GIVEN PASSAGE:
::::::::::

This narrative construction of Judaism was not merely a theological exploration; it was an attempt to bring theological weapons to bear to support Pablo’s ongoing project of negotiating Jewish entry into the Church. Pablo himself was embedded within a baptized Jewish community and indeed often faced pushback for these connections from Gentile laypeople under his episcopal jurisdiction. In order to defend his pastoral agenda, Pablo deconstructed the prevalent narrative about the ills of Judaism and replaced it with a narrative about the high status of Judaism. This narrative was adopted by the later fifteenth century converso movement to justify the high standing of descendants of baptized Jews in the Church; to contest the converso movement, its critics also contested Pablo’s narratives and writings. The controversies that swirled around Pablo, his writings, and his ideas throughout the century were reflective of the revolutionary nature of his program to construct a place for Jewish people within the Church.

::::::::::

WORK ITEM: According to the passage on Pablo's narrative of Judaism, why did critics of the later fifteenth-century converso movement also contest Pablo's narratives and writings? Answer in one to three sentences. The material that follows has no connection to the text above.

::::::::::

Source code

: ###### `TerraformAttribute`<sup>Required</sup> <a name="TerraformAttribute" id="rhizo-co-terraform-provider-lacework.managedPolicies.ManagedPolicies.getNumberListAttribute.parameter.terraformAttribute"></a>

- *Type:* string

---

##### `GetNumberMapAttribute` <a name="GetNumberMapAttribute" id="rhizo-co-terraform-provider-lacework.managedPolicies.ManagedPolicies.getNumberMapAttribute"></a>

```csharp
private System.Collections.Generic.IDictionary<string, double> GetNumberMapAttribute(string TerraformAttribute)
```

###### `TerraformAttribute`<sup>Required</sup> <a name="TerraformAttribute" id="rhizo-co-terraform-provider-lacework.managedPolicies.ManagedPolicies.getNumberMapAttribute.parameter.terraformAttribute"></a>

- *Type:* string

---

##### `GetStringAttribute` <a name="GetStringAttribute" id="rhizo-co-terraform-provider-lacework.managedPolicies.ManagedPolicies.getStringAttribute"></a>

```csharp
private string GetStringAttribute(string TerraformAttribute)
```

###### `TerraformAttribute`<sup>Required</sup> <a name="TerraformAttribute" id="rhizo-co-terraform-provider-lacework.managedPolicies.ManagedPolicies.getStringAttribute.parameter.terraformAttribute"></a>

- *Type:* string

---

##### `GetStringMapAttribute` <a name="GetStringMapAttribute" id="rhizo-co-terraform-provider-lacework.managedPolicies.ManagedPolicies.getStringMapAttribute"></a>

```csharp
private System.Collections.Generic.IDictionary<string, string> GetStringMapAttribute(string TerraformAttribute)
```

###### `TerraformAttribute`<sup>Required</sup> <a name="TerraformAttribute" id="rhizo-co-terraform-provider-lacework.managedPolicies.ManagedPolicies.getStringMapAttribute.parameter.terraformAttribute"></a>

::::::::::

RESPONSE TO THIS EXERCISE: The converso movement had adopted Pablo's narrative about the high status of Judaism to justify the high standing of descendants of baptized Jews in the Church. To contest that movement, its critics therefore contested the narratives and writings it relied on.